══ Fragmento del documento

Por Matías Rodríguez / Fotos: Archivo El Gráfico
“Yo quiero un equipo con diez desconocidos. Les aseguro que no necesito más. Después lo pongo a Sívori y ya estamos listos para salir campeones”. Renato Cesarini hablaba con conocimiento de causa. Había descubierto al Cabezón en un potrero de San Nicolás cuando volvía de una prueba de juveniles en Rosario, y quince minutos de un partido barrial, desordenado y sin reglas, le habían sobrado para descifrar que detrás de ese pelo revuelto y esas zapatillas desgajadas se escondía una mina de oro.
El quinteto legendario de Lima 57: Corbatta, Maschio, Angelillo, Sívori y Cruz |
Según consta en los registros de las inferiores de River, el nicoleño Enrique Omar Sívori llegó al club a los 16 años por expresa recomendación de Cesarini, que en su detallado informe incluyó todas las travesuras del crack en ciernes salvo las trompadas que repartió al final de ese partido informal. Porque el Cabezón era un zurdo atrevido, cultor de la gambeta endiablada y muy amigo del arco contrario, pero también un petiso temperamental que detestaba que lo golpearan y que no reparaba en el tamaño del rival cuando le tocaba devolver gentilezas.
Sívori llegó a River en Cuarta División (hizo 14 goles en 12 partidos) y un tiempo después saltó a Tercera (12 en 19). En 1953 debutó en Reserva (11 en 21) y el 4 de abril de 1954, con 18 años, se estrenó en Primera. Fue en la goleada 5-2 contra Lanús, en la fecha inaugural del Campeonato de esa temporada, y su misión fue reemplazar a un tal Angel Labruna, aquejado por una hepatitis. Al lado del uruguayo Walter Gómez, que esa tarde hizo cuatro goles, el Cabezón (o el Chiquín, como era conocido en San Nicolás), no sólo volvió loca a toda la defensa Granate, sino que se dio el lujo de anotar el último tanto. Cuando Labruna regresó tuvo que dejar el centro del ataque, pero siguió como titular corrido a la derecha.

════
══ Filas proporcionadas

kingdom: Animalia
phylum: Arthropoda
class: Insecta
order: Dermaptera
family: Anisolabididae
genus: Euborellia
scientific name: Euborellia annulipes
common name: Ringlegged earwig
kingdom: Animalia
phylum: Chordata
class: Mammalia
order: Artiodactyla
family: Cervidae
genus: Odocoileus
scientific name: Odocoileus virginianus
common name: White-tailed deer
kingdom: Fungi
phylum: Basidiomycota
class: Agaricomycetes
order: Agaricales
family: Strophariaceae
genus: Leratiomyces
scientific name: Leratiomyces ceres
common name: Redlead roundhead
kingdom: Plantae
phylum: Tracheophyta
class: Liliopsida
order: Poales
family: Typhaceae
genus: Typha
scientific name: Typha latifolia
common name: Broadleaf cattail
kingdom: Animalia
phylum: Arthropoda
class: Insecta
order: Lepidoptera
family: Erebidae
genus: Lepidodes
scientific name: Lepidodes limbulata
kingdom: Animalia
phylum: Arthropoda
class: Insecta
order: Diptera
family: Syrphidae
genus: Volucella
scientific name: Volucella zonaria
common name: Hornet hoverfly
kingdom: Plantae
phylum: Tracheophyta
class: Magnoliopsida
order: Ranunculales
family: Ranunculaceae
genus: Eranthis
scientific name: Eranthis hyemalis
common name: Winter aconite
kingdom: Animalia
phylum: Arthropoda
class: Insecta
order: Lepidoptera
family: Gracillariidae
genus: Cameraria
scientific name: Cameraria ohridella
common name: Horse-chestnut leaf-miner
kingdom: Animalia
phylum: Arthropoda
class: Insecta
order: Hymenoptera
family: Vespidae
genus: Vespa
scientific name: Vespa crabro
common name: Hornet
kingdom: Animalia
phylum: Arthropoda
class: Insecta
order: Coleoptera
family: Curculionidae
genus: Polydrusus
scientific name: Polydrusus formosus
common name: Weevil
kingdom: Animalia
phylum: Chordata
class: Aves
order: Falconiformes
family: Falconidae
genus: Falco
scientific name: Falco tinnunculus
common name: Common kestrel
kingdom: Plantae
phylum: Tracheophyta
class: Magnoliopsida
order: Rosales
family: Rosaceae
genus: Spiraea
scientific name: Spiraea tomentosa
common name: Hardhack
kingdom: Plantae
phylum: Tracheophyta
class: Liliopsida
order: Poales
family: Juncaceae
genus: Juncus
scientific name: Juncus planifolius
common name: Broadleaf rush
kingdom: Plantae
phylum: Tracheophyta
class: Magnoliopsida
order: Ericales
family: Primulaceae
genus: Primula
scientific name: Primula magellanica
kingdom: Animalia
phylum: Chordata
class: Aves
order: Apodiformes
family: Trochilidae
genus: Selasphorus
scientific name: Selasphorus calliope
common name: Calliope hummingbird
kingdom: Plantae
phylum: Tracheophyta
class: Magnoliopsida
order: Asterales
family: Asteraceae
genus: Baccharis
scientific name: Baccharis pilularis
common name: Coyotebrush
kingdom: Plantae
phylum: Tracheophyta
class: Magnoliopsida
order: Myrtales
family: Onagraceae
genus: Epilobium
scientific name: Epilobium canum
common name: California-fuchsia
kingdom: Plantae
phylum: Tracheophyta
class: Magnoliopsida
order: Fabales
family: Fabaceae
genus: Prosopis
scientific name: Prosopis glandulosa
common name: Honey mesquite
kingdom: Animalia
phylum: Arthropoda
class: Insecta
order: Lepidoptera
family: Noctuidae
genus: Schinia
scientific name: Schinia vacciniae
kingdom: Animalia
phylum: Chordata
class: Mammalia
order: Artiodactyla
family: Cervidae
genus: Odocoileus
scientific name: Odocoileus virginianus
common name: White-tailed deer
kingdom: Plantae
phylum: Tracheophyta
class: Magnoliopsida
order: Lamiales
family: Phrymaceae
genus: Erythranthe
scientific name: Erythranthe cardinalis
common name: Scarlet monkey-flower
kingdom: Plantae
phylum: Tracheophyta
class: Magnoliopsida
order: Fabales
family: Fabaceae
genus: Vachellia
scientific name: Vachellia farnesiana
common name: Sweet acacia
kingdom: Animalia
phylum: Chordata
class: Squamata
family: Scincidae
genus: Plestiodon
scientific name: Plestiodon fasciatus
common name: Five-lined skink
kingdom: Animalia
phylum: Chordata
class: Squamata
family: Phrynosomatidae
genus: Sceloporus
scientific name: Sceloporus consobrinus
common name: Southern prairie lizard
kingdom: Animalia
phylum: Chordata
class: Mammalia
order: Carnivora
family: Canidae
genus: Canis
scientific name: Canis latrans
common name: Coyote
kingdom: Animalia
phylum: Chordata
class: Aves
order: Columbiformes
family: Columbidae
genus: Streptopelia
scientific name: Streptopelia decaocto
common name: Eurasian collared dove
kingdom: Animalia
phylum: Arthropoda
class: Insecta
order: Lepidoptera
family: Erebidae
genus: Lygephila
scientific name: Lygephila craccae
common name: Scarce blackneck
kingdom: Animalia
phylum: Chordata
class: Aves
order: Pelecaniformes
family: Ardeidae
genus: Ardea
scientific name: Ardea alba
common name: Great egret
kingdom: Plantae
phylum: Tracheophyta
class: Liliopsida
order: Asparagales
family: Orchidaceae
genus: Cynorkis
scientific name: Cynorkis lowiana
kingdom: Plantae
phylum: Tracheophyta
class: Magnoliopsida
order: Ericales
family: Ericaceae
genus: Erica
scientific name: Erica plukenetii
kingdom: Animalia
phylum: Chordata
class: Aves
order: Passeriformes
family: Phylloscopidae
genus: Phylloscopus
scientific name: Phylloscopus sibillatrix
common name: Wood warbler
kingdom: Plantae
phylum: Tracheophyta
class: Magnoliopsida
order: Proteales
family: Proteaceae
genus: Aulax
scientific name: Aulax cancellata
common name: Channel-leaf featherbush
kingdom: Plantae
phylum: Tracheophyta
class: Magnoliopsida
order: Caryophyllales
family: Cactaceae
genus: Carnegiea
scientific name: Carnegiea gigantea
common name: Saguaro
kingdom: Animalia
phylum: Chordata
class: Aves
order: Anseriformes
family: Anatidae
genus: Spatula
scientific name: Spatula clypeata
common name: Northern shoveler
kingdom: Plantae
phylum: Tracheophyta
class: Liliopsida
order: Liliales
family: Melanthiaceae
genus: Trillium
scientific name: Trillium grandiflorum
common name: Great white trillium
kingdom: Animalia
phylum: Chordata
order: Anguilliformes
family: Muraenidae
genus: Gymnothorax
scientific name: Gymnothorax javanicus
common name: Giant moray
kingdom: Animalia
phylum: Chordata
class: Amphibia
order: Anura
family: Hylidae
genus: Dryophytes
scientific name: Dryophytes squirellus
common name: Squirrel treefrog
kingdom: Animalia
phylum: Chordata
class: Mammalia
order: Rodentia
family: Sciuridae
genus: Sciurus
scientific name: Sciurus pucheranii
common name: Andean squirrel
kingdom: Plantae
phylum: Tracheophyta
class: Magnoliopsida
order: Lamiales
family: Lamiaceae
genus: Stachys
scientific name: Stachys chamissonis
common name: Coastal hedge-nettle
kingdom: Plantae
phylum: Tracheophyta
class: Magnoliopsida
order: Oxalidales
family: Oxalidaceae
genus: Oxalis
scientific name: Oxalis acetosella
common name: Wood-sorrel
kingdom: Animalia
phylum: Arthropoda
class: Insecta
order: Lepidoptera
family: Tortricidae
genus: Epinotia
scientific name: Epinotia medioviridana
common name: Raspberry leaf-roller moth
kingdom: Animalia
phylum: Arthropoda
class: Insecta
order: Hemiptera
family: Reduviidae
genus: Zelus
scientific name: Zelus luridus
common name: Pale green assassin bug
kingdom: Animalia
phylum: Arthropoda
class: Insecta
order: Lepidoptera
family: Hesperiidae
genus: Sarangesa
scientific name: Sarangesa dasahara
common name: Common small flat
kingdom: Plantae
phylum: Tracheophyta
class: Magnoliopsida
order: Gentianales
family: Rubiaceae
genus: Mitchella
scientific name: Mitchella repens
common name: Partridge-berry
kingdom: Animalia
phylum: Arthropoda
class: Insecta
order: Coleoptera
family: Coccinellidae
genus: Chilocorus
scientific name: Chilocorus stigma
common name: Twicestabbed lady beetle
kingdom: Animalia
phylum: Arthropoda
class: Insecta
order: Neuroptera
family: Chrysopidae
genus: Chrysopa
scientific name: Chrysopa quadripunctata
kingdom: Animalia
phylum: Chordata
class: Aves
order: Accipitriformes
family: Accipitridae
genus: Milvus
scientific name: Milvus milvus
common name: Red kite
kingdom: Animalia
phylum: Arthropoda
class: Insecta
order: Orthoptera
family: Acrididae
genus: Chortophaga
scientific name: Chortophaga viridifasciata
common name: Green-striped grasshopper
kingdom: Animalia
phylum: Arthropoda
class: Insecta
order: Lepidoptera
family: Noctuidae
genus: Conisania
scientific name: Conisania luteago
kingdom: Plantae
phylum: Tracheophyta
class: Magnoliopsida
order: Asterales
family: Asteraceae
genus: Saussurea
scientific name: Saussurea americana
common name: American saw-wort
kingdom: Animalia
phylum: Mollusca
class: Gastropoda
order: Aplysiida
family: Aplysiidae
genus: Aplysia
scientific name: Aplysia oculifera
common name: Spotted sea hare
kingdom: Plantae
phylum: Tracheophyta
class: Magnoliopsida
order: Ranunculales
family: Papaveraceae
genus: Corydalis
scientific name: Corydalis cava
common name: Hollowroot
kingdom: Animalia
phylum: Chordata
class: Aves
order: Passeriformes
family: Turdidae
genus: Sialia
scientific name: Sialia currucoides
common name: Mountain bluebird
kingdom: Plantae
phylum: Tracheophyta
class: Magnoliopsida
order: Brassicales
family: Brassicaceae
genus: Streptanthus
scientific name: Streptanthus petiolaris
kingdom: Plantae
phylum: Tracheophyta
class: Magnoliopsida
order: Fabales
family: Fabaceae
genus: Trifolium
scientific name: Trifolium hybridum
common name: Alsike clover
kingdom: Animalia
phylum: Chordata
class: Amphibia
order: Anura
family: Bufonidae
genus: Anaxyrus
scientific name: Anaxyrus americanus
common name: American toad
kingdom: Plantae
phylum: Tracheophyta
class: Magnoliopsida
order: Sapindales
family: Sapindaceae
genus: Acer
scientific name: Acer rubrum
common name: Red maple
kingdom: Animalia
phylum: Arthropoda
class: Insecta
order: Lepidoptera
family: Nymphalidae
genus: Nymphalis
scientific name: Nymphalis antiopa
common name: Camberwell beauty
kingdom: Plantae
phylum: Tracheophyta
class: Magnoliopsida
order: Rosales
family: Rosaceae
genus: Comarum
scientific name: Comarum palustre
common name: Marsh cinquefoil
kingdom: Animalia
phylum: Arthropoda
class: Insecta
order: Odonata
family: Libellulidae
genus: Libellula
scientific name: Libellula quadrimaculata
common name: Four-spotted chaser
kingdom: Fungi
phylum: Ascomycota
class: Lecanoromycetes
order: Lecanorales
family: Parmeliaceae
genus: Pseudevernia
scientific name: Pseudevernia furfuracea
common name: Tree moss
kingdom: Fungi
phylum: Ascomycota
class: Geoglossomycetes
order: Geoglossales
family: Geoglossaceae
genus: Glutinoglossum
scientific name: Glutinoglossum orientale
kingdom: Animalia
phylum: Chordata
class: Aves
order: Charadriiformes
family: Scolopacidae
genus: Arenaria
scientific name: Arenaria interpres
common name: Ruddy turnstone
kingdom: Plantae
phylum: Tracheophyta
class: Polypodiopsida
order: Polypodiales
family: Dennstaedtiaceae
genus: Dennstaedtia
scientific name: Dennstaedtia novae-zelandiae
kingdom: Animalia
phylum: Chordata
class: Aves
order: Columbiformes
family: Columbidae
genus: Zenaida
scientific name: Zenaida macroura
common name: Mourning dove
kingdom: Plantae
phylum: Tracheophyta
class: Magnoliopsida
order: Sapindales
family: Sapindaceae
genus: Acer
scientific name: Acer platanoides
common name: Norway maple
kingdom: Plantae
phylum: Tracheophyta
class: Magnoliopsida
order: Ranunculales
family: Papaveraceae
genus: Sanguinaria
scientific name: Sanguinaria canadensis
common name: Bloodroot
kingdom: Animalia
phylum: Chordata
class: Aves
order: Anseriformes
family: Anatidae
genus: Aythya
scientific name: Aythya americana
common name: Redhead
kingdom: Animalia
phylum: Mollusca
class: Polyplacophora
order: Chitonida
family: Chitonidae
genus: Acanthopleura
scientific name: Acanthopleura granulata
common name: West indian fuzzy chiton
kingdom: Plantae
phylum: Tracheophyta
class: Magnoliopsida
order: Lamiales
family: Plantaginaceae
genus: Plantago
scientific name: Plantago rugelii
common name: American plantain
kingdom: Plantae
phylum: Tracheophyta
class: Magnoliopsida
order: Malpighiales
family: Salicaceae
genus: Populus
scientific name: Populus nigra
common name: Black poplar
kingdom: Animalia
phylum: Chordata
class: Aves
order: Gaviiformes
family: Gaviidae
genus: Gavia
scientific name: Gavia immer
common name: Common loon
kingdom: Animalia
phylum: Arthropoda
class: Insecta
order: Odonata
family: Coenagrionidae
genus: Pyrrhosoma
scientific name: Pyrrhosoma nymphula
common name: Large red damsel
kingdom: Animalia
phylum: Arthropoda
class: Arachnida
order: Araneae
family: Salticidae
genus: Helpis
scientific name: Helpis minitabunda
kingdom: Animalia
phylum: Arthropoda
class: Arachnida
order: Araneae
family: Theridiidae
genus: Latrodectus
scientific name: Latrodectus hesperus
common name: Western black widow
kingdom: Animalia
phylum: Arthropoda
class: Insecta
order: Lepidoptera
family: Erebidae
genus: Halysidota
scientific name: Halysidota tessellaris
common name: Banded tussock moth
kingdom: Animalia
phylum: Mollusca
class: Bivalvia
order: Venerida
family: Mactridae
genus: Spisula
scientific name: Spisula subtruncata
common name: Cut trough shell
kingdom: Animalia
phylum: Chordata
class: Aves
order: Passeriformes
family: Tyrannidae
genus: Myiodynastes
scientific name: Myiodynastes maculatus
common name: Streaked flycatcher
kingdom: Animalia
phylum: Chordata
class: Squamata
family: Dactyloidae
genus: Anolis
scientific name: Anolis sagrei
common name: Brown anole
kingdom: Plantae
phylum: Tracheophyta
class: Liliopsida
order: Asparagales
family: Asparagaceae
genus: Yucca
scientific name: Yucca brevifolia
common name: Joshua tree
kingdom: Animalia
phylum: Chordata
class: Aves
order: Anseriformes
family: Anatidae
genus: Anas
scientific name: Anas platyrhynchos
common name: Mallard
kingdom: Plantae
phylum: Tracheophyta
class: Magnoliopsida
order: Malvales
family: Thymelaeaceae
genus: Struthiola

════

Actividades propuestas:
1 – Según el fragmento, ¿contra qué equipo debutó Sívori en Primera?
2 – Copia sin cambios las filas comprendidas entre la que contiene "genus: Spisula" y la que contiene "order: Malvales", ambas incluidas.
Las filas no guardan ninguna relación con el fragmento.

Respuestas:
1 – Contra Lanús, en la goleada 5-2 del 4 de abril de 1954.

2 –
genus: Spisula
scientific name: Spisula subtruncata
common name: Cut trough shell
kingdom: Animalia
phylum: Chordata
class: Aves
order: Passeriformes
family: Tyrannidae
genus: Myiodynastes
scientific name: Myiodynastes maculatus
common name: Streaked flycatcher
kingdom: Animalia
phylum: Chordata
class: Squamata
family: Dactyloidae
genus: Anolis
scientific name: Anolis sagrei
common name: Brown anole
kingdom: Plantae
phylum: Tracheophyta
class: Liliopsida
order: Asparagales
family: Asparagaceae
genus: Yucca
scientific name: Yucca brevifolia
common name: Joshua tree
kingdom: Animalia
phylum: Chordata
class: Aves
order: Anseriformes
family: Anatidae
genus: Anas
scientific name: Anas platyrhynchos
common name: Mallard
kingdom: Plantae
phylum: Tracheophyta
class: Magnoliopsida
order: Malvales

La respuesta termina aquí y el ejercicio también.